David Trimboli ([email protected]) [KLI Member] [Hol po'wI']



From: "david fourman" <[email protected]>

>   I thought of another way of stating the question and I want to know if
it
> is valid grammar.  Could you say "Dargh'e' nuq DaneH?" -- as for the tea,
> what do you want?  This is basically a compound sentence involving two
> statements.  Or following the reasoning of 'ar, Dargh 'ar weghaj, would it
> not follow that one could say Dargh nuq wighaj? -- what tea do we have.

Dargh'e' nuq DaneH?
As for tea, what do you want?

What you have here isn't two statements, it's a single statement with the
following elements: a topic, a question pronoun as the object, and a verb.

Your sentence is indeed grammatical.  I also accept it as a valid way of
saying, "What kind of tea do you want?"  It might be a little vague: are you
asking whether I want tea, or what kind tea, or what do I want to do with
the tea?  However, we need only look at phrases like, {wa' yIHoH!
jISaHbe'.} "Kill one of them.  I don't care which" (Star Trek III), to
realize that this happens sometimes.

==

Dargh 'ar wIghaj
How many teas do we have?

{'ar} is a special word that follows its own rules.  Either it follows a
singular noun to ask how many or how much of that noun ({nIn 'ar wIghaj}
"How much fuel do we have?"), or it is used alone, possibly as Clipped
Klingon, to ask, "How much?"

{nuq} and the other question words do not act like {'ar}.  {nuq} and {'Iv}
act just like most other pronouns.  They do not modify nouns, they stand in
for nouns.  {'ar} does not stand in for nouns.  (It is unclear whether a
question word can stand in as part of a noun-noun construction.)  {Dargh
nuq} does not mean "what tea?"  As a noun phrase, it doesn't mean anything
at all, unless it's "the tea of what?"

* **Collected material**
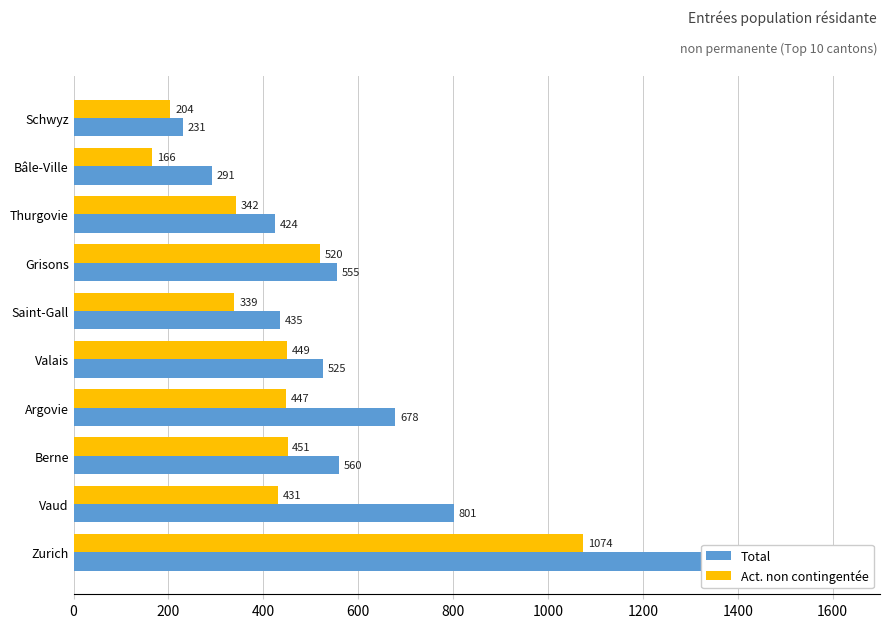

Rank the series at Zurich from lowest to highest value.

Act. non contingentée, Total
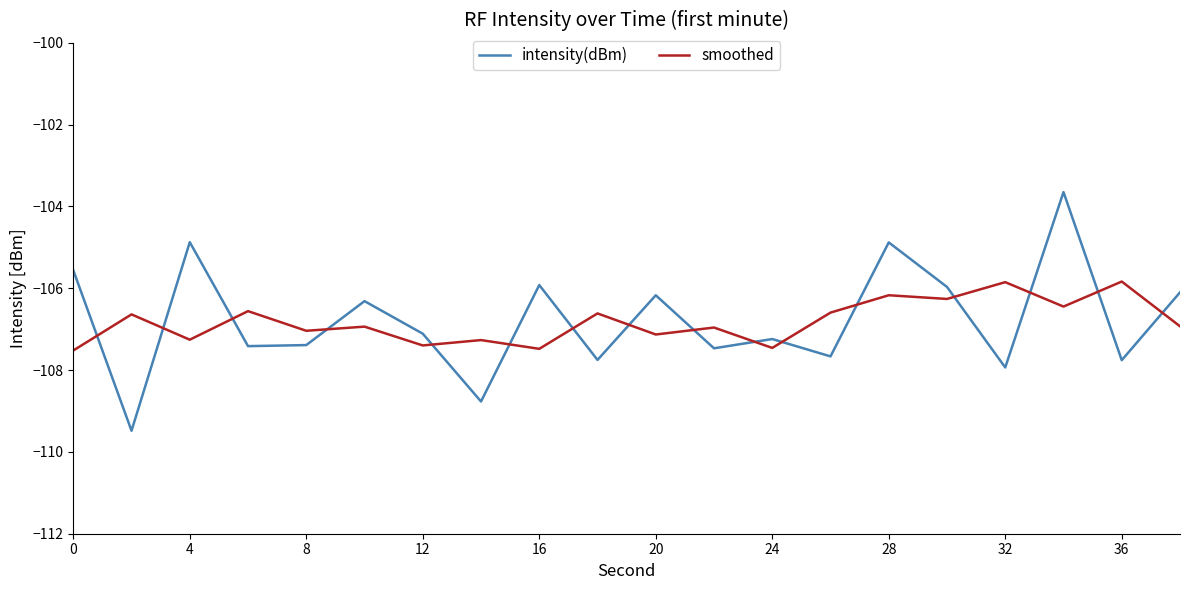

Rank the series by their maximum value, from highest to lowest.

intensity(dBm), smoothed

* **Activities**
A. Rewrite the paragraph of the Klingon grammar post that begins "{nuq} and the other question words" as a short bulleted list that keeps its main facts.
B. Quote the Klingon grammar post word for word, everything from "David Trimboli ([email protected])" down to "do we have.".
Rely only on the Klingon grammar post.

* **Responses by item number**
A.
- {nuq} and the other question words don't behave like {'ar}.
- {nuq} and {'Iv} work like most other pronouns: they stand in for nouns rather than modifying them.
- {'ar} doesn't stand in for nouns.
- Whether a question word can stand in as part of a noun-noun construction is unclear.
- {Dargh nuq} doesn't mean "what tea?" As a noun phrase it means nothing at all, unless it means "the tea of what?"

B.
David Trimboli ([email protected]) [KLI Member] [Hol po'wI']



From: "david fourman" <[email protected]>

>   I thought of another way of stating the question and I want to know if
it
> is valid grammar.  Could you say "Dargh'e' nuq DaneH?" -- as for the tea,
> what do you want?  This is basically a compound sentence involving two
> statements.  Or following the reasoning of 'ar, Dargh 'ar weghaj, would it
> not follow that one could say Dargh nuq wighaj? -- what tea do we have.